Ah, the Crugiau Merched upon Mynydd Mallaen.... these great prehistoric burial cairns have been on 'the list' for a while now, it has to be said. But the approach from the south always seemed a tad long for Gladman tastes and I'd heard of access issues when approaching from the north. However I'm on my way to Pumlumon, so... well, it'd be rude not to have a look in passing, I guess.
The landscape in the vicinity of Rhandirmwyn is first rate, it really is, although surface water from yesterday's 'severe weather warning' does warrant a little extra care on the very minor local roads. Eventually I manage to locate the farm of Bwlch-y-rhiw and note just how steep the approach from the north will be. My poor knees... The Postie arrives - no, not THAT one, unfortunately - and I take the opportunity to ask the occupier of the farmhouse about access across his field as he emerges for a chat. This is not a problem, as it transpires. The cairns are situated upon the 459m Creigiau Landis and are, typically, not visible from down below. The climb is as steep as I anticipate, very boggy, but mercifully short in duration.
As I finally emerge upon the summit plateau the eastern cairn is the first encountered and appears to be a tall, well preserved example of a Bronze Age funerary cairn. Appearances can be deceptive, however, for further investigation reveals it to have a very deep, hollow core reminiscent of the crater of an extinct volcano. Nevertheless an impressive monument. The western cairn is much better preserved, despite the observation channel cut through it for the nearby OS trig point. The views are fantastic to the north and west, the vista to the south gradually clearing to reveal the entire east-west escarpment of South Wales from The Black Mountains in the east to Tair Carn Uchaf upon Mynydd Du to the west.
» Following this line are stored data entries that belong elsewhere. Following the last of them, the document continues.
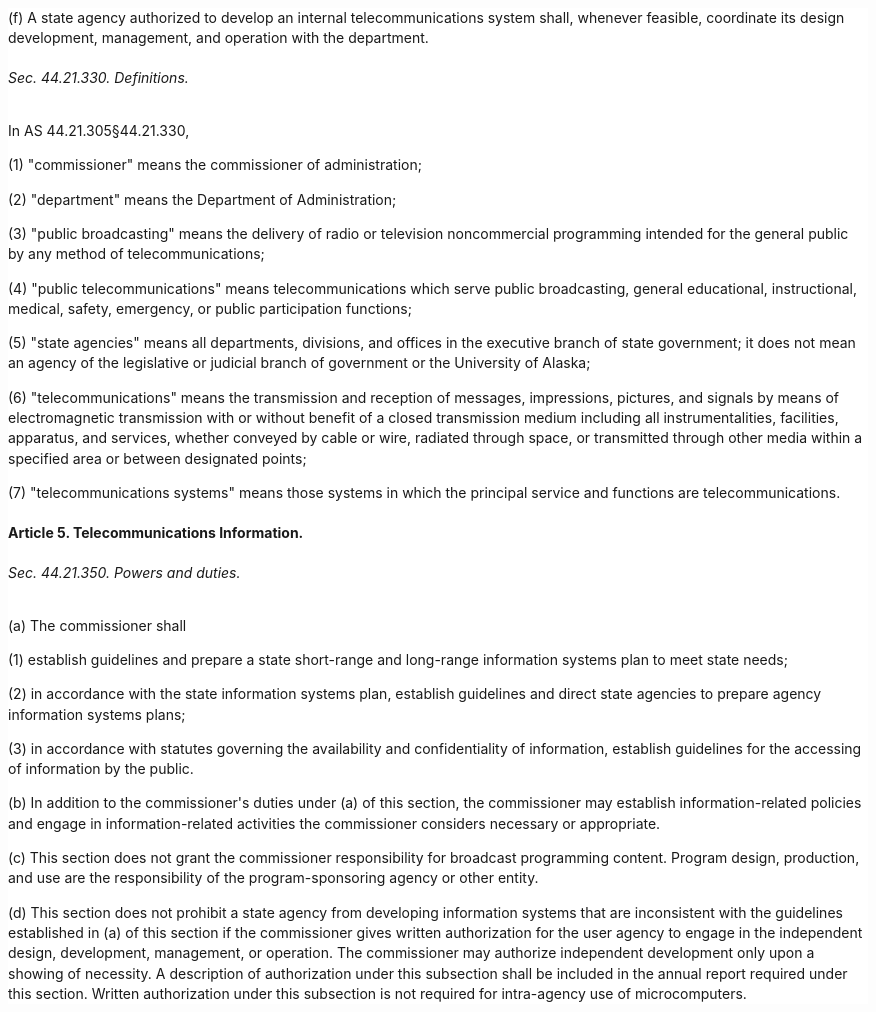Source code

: (f) A state agency authorized to develop an internal telecommunications system shall, whenever feasible, coordinate its design development, management, and operation with the department.

###### Sec. 44.21.330.   Definitions.

In AS 44.21.305§44.21.330,

(1) "commissioner" means the commissioner of administration;

(2) "department" means the Department of Administration;

(3) "public broadcasting" means the delivery of radio or television noncommercial programming intended for the general public by any method of telecommunications;

(4) "public telecommunications" means telecommunications which serve public broadcasting, general educational, instructional, medical, safety, emergency, or public participation functions;

(5) "state agencies" means all departments, divisions, and offices in the executive branch of state government; it does not mean an agency of the legislative or judicial branch of government or the University of Alaska;

(6) "telecommunications" means the transmission and reception of messages, impressions, pictures, and signals by means of electromagnetic transmission with or without benefit of a closed transmission medium including all instrumentalities, facilities, apparatus, and services, whether conveyed by cable or wire, radiated through space, or transmitted through other media within a specified area or between designated points;

(7) "telecommunications systems" means those systems in which the principal service and functions are telecommunications.

#### Article 5. Telecommunications Information.

###### Sec. 44.21.350.   Powers and duties.

(a) The commissioner shall

(1) establish guidelines and prepare a state short-range and long-range information systems plan to meet state needs;

(2) in accordance with the state information systems plan, establish guidelines and direct state agencies to prepare agency information systems plans;

(3) in accordance with statutes governing the availability and confidentiality of information, establish guidelines for the accessing of information by the public.

(b) In addition to the commissioner's duties under (a) of this section, the commissioner may establish information-related policies and engage in information-related activities the commissioner considers necessary or appropriate.

(c) This section does not grant the commissioner responsibility for broadcast programming content. Program design, production, and use are the responsibility of the program-sponsoring agency or other entity.

(d) This section does not prohibit a state agency from developing information systems that are inconsistent with the guidelines established in (a) of this section if the commissioner gives written authorization for the user agency to engage in the independent design, development, management, or operation. The commissioner may authorize independent development only upon a showing of necessity. A description of authorization under this subsection shall be included in the annual report required under this section. Written authorization under this subsection is not required for intra-agency use of microcomputers.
I note the numerous burial cairns crowning these peaks through my field glasses and suddenly feel part of a very big picture indeed. What's more, a couple of standing stones are prominent upon the main body of Mynydd Mallaen nearer to hand. Nice. More energy would be good, but in lieu of that I must be content to view these monoliths from a considerable distance.
Although substantial monuments, the sight of a great, towering cloudscape above the eastern cairn to the, er, east (surprisingly enough) puts the works of humankind very firmly in perspective. All of a sudden a very heavy, sharp shower sweeps in from the west requiring frantic donning of waterproofs - frantic, but not quite quick enough, it has to be said. Then it is gone, motoring up the valley and I have only circling red kites for company. Yeah, the vibe up here is superb and it is only the thought of spending the night upon Pumlumon that drags me away many hours later....
Two large cairns set 100m part sited on natural rises on a ridge at the highest point of Mynydd Mallaen (459m). Both are highly visible from the south. Cairn A (the western) is mainly intact apart from channel cut through it for observation by the OS. Cairn B (the eastern) was excavated 'without profit' in 1930 and is now occassionally used as a sheep shelter.
These are two strange sisters indeed. Perched spookily above a natural ampitheatre, with Maen Bach and Maen Hir, they form a mysterious prehistoric complex high on this lonely plateau.
Note: The cairns are further than they seem if you are walking from the standing stones. Follow the faint track - the direct route is boggy with hidden dips.